Une activité neuronale dans le lobe pariétal
Dans la troisième phase de l’étude, les chercheurs ont examiné l’activité du cerveau de 18 patients supplémentaires pendant l’exécution de la tâche, en utilisant la technologie d’IRMf (imagerie fonctionnelle par résonance magnétique). Ils ont constaté une activité neuronale claire dans la région du cerveau appelée le lobe pariétal, qui est impliquée dans le traitement de l’information sensorielle et la perception spatiale. En outre, le degré d’activité observé dans les lobes pariétaux sur les deux côtés du cerveau pendant l’exercice était indicatif du degré d’amélioration de l’exécution de la tâche par la main gauche, toujours en l’absence d’entraînement physique actif et volontaire de cette main.
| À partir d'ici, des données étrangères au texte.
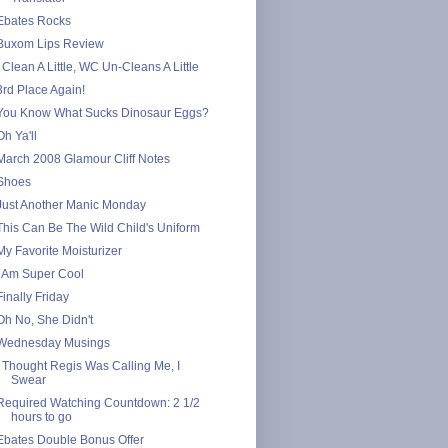
Ebates Rocks
Buxom Lips Review
I Clean A Little, WC Un-Cleans A Little
3rd Place Again!
You Know What Sucks Dinosaur Eggs?
Oh Ya'll
March 2008 Glamour Cliff Notes
Shoes
Just Another Manic Monday
This Can Be The Wild Child's Uniform
My Favorite Moisturizer
I Am Super Cool
Finally Friday
Oh No, She Didn't
Wednesday Musings
I Thought Regis Was Calling Me, I
Swear
Required Watching Countdown: 2 1/2
hours to go
Ebates Double Bonus Offer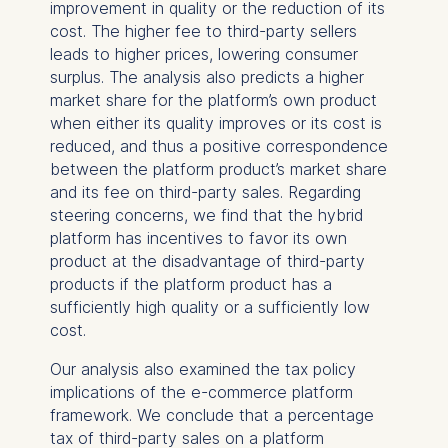
improvement in quality or the reduction of its
Management and
cost. The higher fee to third-party sellers
Technology GmbH
leads to higher prices, lowering consumer
Schlossplatz 1, 10178 Berlin,
surplus. The analysis also predicts a higher
Germany
market share for the platform’s own product
when either its quality improves or its cost is
We use cookies for the
reduced, and thus a positive correspondence
following purposes:
between the platform product’s market share
Analyzing website
and its fee on third-party sales. Regarding
usage
steering concerns, we find that the hybrid
Improving our services
platform has incentives to favor its own
Marketing and
product at the disadvantage of third-party
personalized content
products if the platform product has a
sufficiently high quality or a sufficiently low
The following types of data
cost.
may be processed:
Our analysis also examined the tax policy
IP address
implications of the e-commerce platform
Device information
framework. We conclude that a percentage
User behavior
tax of third-party sales on a platform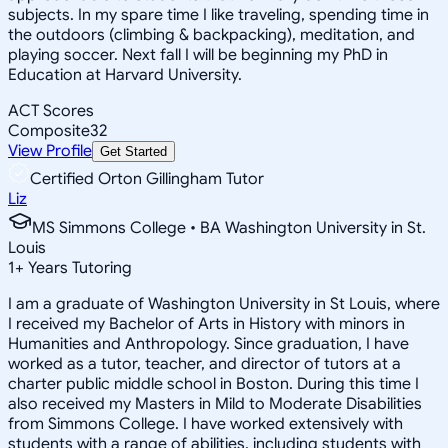
subjects. In my spare time I like traveling, spending time in
the outdoors (climbing & backpacking), meditation, and
playing soccer. Next fall I will be beginning my PhD in
Education at Harvard University.
ACT Scores
Composite
32
View Profile
Get Started
Certified Orton Gillingham Tutor
Liz
MS Simmons College • BA Washington University in St.
Louis
1
+
Years Tutoring
I am a graduate of Washington University in St Louis, where
I received my Bachelor of Arts in History with minors in
Humanities and Anthropology. Since graduation, I have
worked as a tutor, teacher, and director of tutors at a
charter public middle school in Boston. During this time I
also received my Masters in Mild to Moderate Disabilities
from Simmons College. I have worked extensively with
students with a range of abilities, including students with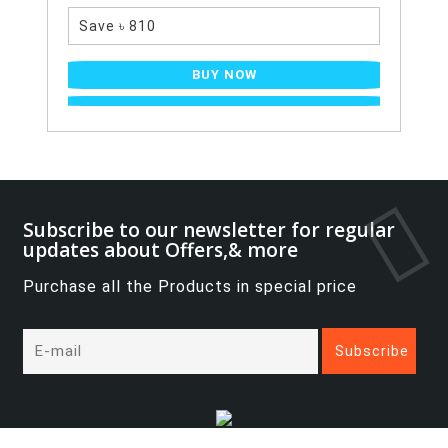
Save ৳ 810
BUY NOW
Subscribe to our newsletter for regular
updates about Offers,& more
Purchase all the Products in special price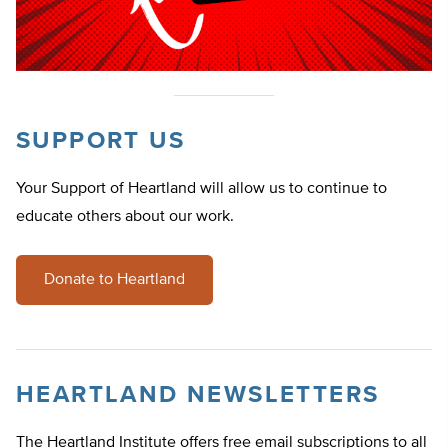
SUPPORT US
Your Support of Heartland will allow us to continue to
educate others about our work.
Donate to Heartland
HEARTLAND NEWSLETTERS
The Heartland Institute offers free email subscriptions to all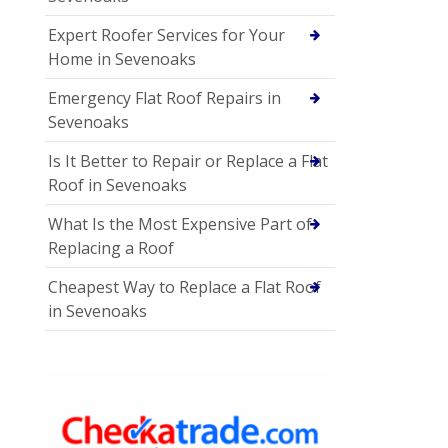
Expert Roofer Services for Your
Home in Sevenoaks
Emergency Flat Roof Repairs in
Sevenoaks
Is It Better to Repair or Replace a Flat
Roof in Sevenoaks
What Is the Most Expensive Part of
Replacing a Roof
Cheapest Way to Replace a Flat Roof
in Sevenoaks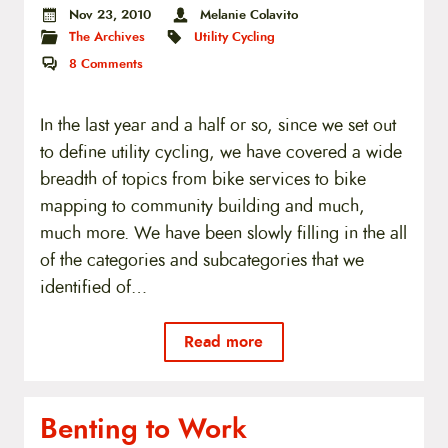
Nov 23, 2010
Melanie Colavito
The Archives
Utility Cycling
8
Comments
In the last year and a half or so, since we set out
to define utility cycling, we have covered a wide
breadth of topics from bike services to bike
mapping to community building and much,
much more. We have been slowly filling in the all
of the categories and subcategories that we
identified of…
Read more
Benting to Work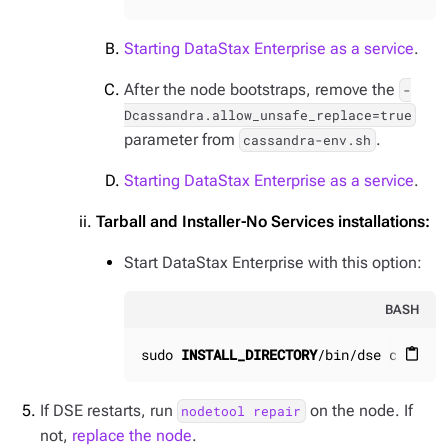
Starting DataStax Enterprise as a service
.
After the node bootstraps, remove the
-
Dcassandra.allow_unsafe_replace=true
parameter from
.
cassandra-env.sh
Starting DataStax Enterprise as a service
.
Tarball and Installer-No Services installations:
Start DataStax Enterprise with this option:
BASH
sudo 
INSTALL_DIRECTORY
/bin/dse cassand
content_paste
If DSE restarts, run
on the node. If
nodetool repair
not,
replace the node
.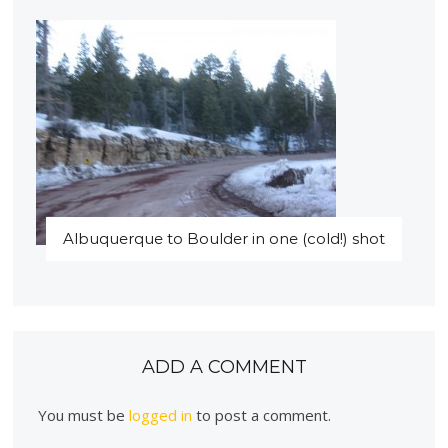
Albuquerque to Boulder in one (cold!) shot
ADD A COMMENT
You must be
logged in
to post a comment.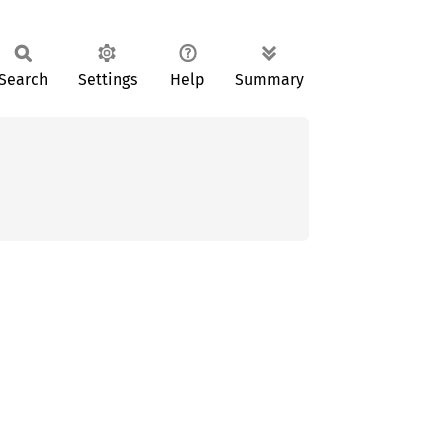
Search
Settings
Help
Summary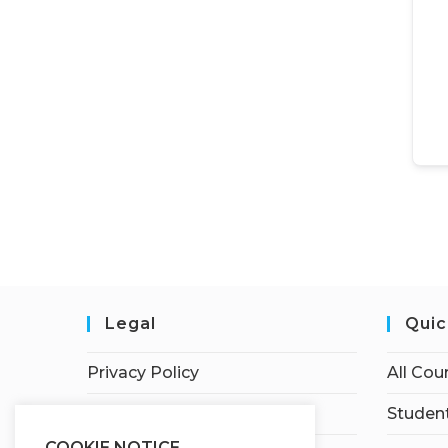
Legal
Quic
Privacy Policy
All Cou
Terms of Service
Student
COOKIE NOTICE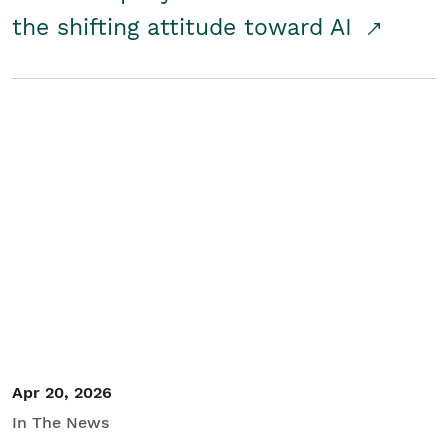
the shifting attitude toward AI
Apr 20, 2026
In The News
« Nos résultats pourront aider au développement de thérapies innovantes pour les patients atteints de lésion neuronale d’un des deux côtés du corps (hémiparésie), par exemple suite à un accident vasculaire cérébral« , conclut le Pr Mukamel. « Il est possible que les technologies fondées sur cette nouvelle approche permettent dans l’avenir à ces patients d’améliorer les fonctions de leur main atteinte en entrainant leur main saine, exercice plus aisé et plus pratique. Il s’agit d’une méthode d’entrainement indirecte qui utilise la réalité virtuelle pour tromper le cerveau. »
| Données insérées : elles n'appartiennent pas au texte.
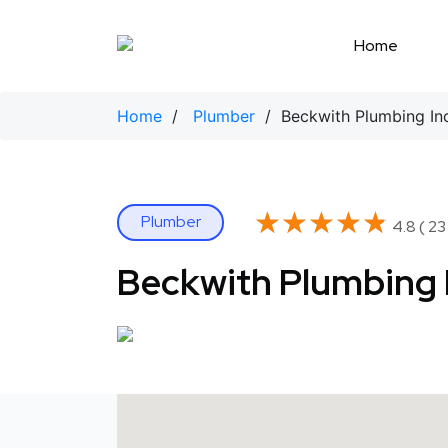
Skip
to
Home
content
Home
/
Plumber
/ Beckwith Plumbing In
★★★★★
★★★★★
Plumber
4.8 ( 23
Beckwith Plumbing 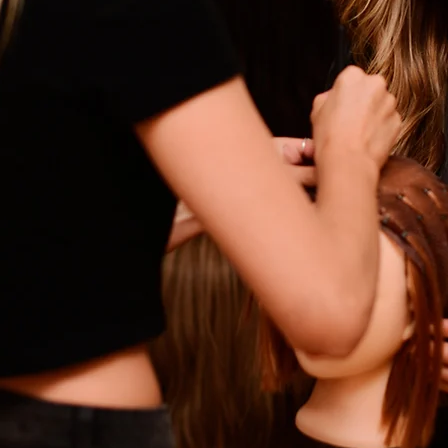
Empower Stylists
tion & Hair Loss Trai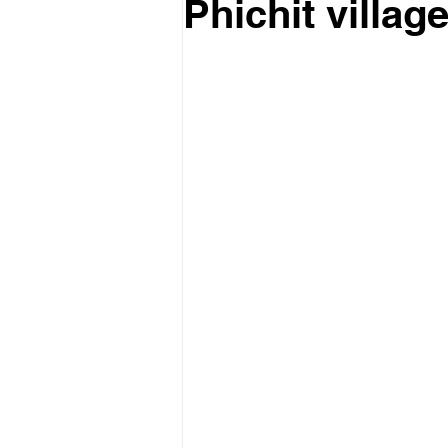
Phichit village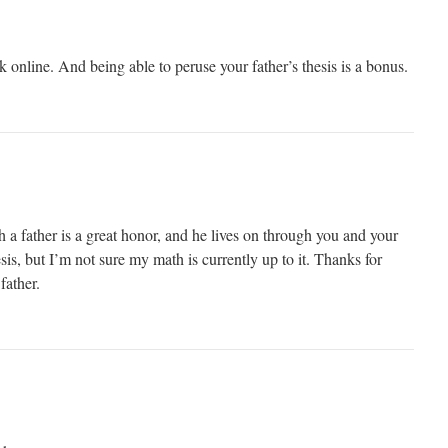
 online. And being able to peruse your father’s thesis is a bonus.
a father is a great honor, and he lives on through you and your
hesis, but I’m not sure my math is currently up to it. Thanks for
father.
L’étude a pour le moment été réalisée sur des sujets sains. Les chercheurs travaillent actuellement à un projet dans le prolongement de celui-ci portant sur des patients atteints de lésions cérébrales en processus de réadaptation, pour tester si la méthode qui a bien fonctionné chez des sujets en bonne santé, pourra aider ces patients à améliorer le fonctionnement de leur membre affecté en entrainant l’autre.